4Halo expansion gives boundary nodes their full neighborhood by redundantly storing 1-2 hop neighbors from adjacent partitions. This eliminates accuracy loss at the cost of redundant storage.
5Partitioning and neighbor sampling are complementary: partition for distributed storage, then sample within partitions for mini-batch training. Both are needed for billion-scale graphs.

Frequently asked questions

Why is graph partitioning necessary?

Large graphs (millions to billions of nodes) do not fit in the memory of a single GPU or machine. Partitioning splits the graph into smaller subgraphs that can be processed independently on different machines. The challenge is minimizing cross-partition edges (which require inter-machine communication during message passing) while keeping partition sizes balanced.

What is the METIS algorithm?

METIS is the most widely used graph partitioning algorithm. It uses a multilevel approach: (1) coarsen the graph by collapsing connected nodes, (2) partition the small coarsened graph, (3) uncoarsen and refine. METIS minimizes edge cuts (edges that cross partition boundaries) while balancing partition sizes. PyG integrates METIS through the ClusterData and ClusterLoader classes.

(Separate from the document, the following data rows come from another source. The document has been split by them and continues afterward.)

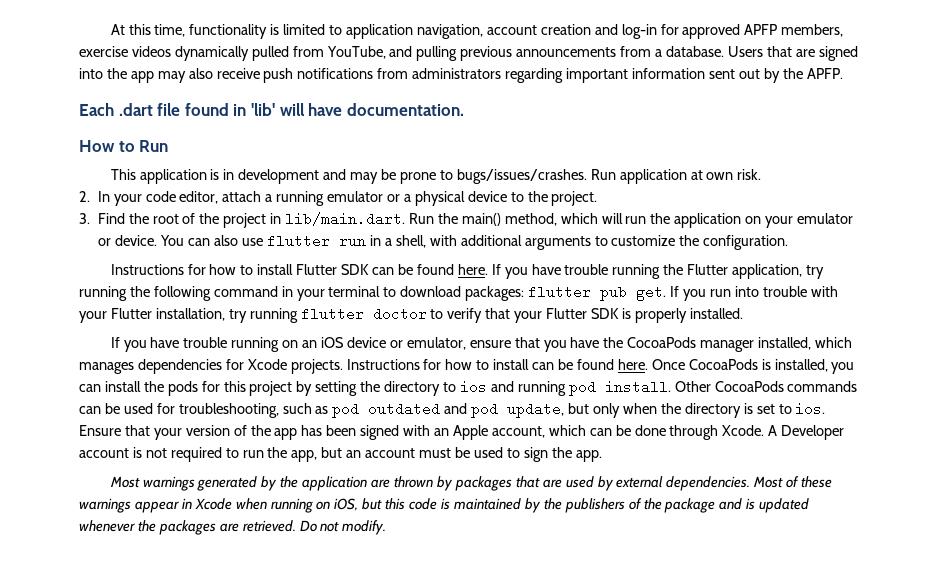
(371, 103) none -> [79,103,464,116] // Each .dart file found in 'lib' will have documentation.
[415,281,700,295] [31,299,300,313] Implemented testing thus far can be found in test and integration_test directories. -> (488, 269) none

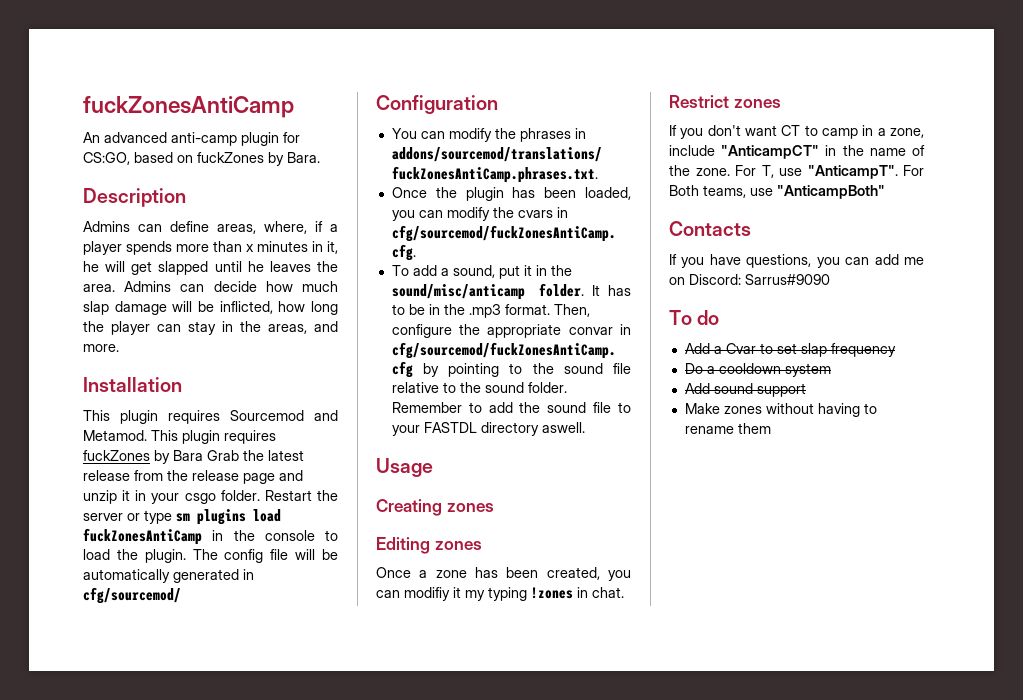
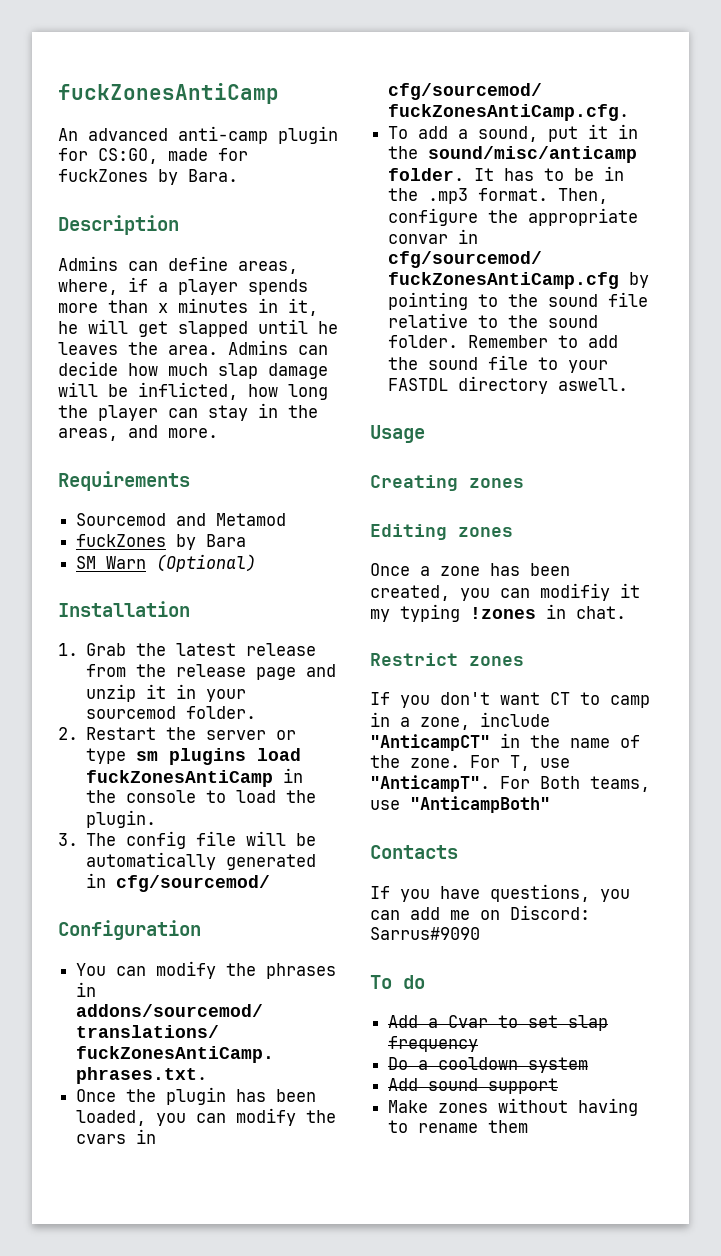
[134,152,193,163] based on -> [168,148,248,161] made for
[83,377,182,392] [83,410,338,424] [83,430,276,444] [83,450,203,464] Installation // This plugin requires Sourcemod and Metamod. This plugin requires fuckZones by Bara -> [58,471,190,491] [76,513,287,526] [76,534,247,550] [76,554,257,572] [58,601,190,617] [58,643,78,656] Requirements // Sourcemod and Metamod // fuckZones by Bara // SM Warn (Optional) // Installation // 1.
[184,490,260,504] csgo folder. -> [86,706,257,719] [58,727,78,740] sourcemod folder. // 2.
(186, 556) none -> [58,833,78,846] // 3.

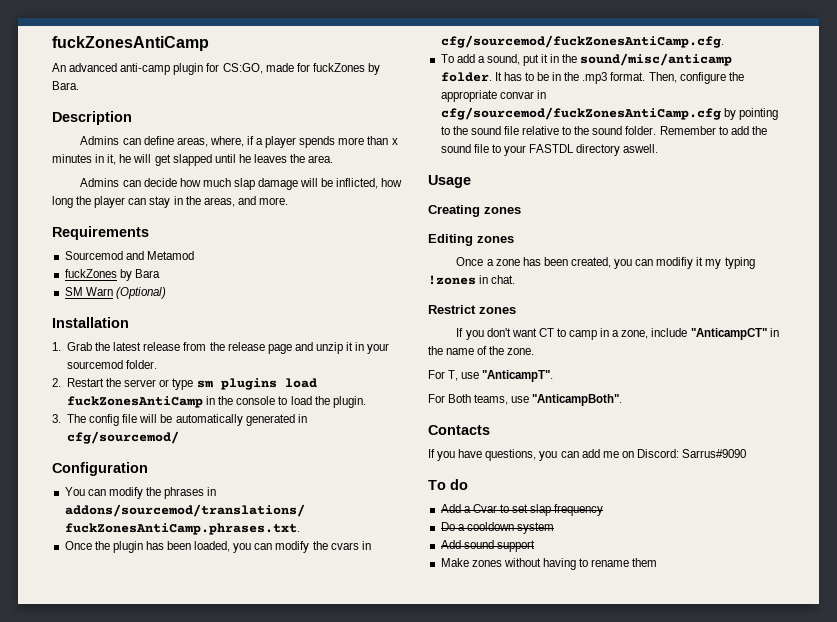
(218, 350) none -> (334, 159) //
(460, 763) none -> (535, 351) //
(490, 783) none -> (554, 376) //
[410,796,550,813] "AnticampBoth" -> [532,394,623,406] "AnticampBoth".

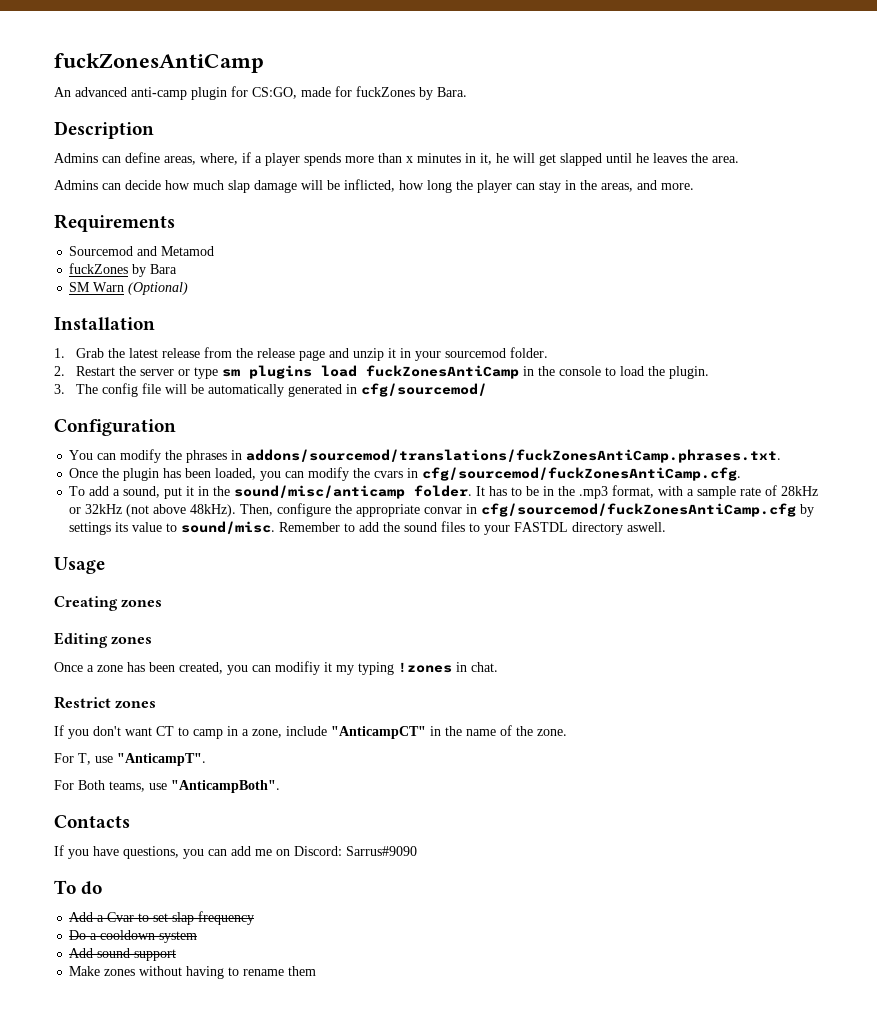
[610,72,646,81] format. -> [612,485,819,499] [69,504,237,517] format, with a sample rate of 28kHz or 32kHz (not above 48kHz).
[738,108,778,120] [440,126,657,135] pointing to the sound file relative to the sound folder. -> [69,521,276,535] settings its value to sound/misc.
[473,144,489,153] file -> [441,521,466,532] files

How does graph partitioning affect GNN accuracy?

Partitioning introduces approximation: nodes near partition boundaries lose some of their neighbors (in other partitions). This means message passing does not see the full neighborhood. The effect is small if partitions are large relative to the GNN's receptive field (2-3 hops). Halo expansion (including 1-2 hop neighbors from adjacent partitions) mitigates this at the cost of some redundant computation.

What is the difference between partitioning and neighbor sampling?

Partitioning splits the graph once into fixed subgraphs. Neighbor sampling dynamically samples a different subgraph around each target node at each training step. Partitioning is deterministic and reusable; sampling introduces variance but sees different subgraphs each epoch. For very large graphs, both can be combined: partition first, then use neighbor sampling within partitions.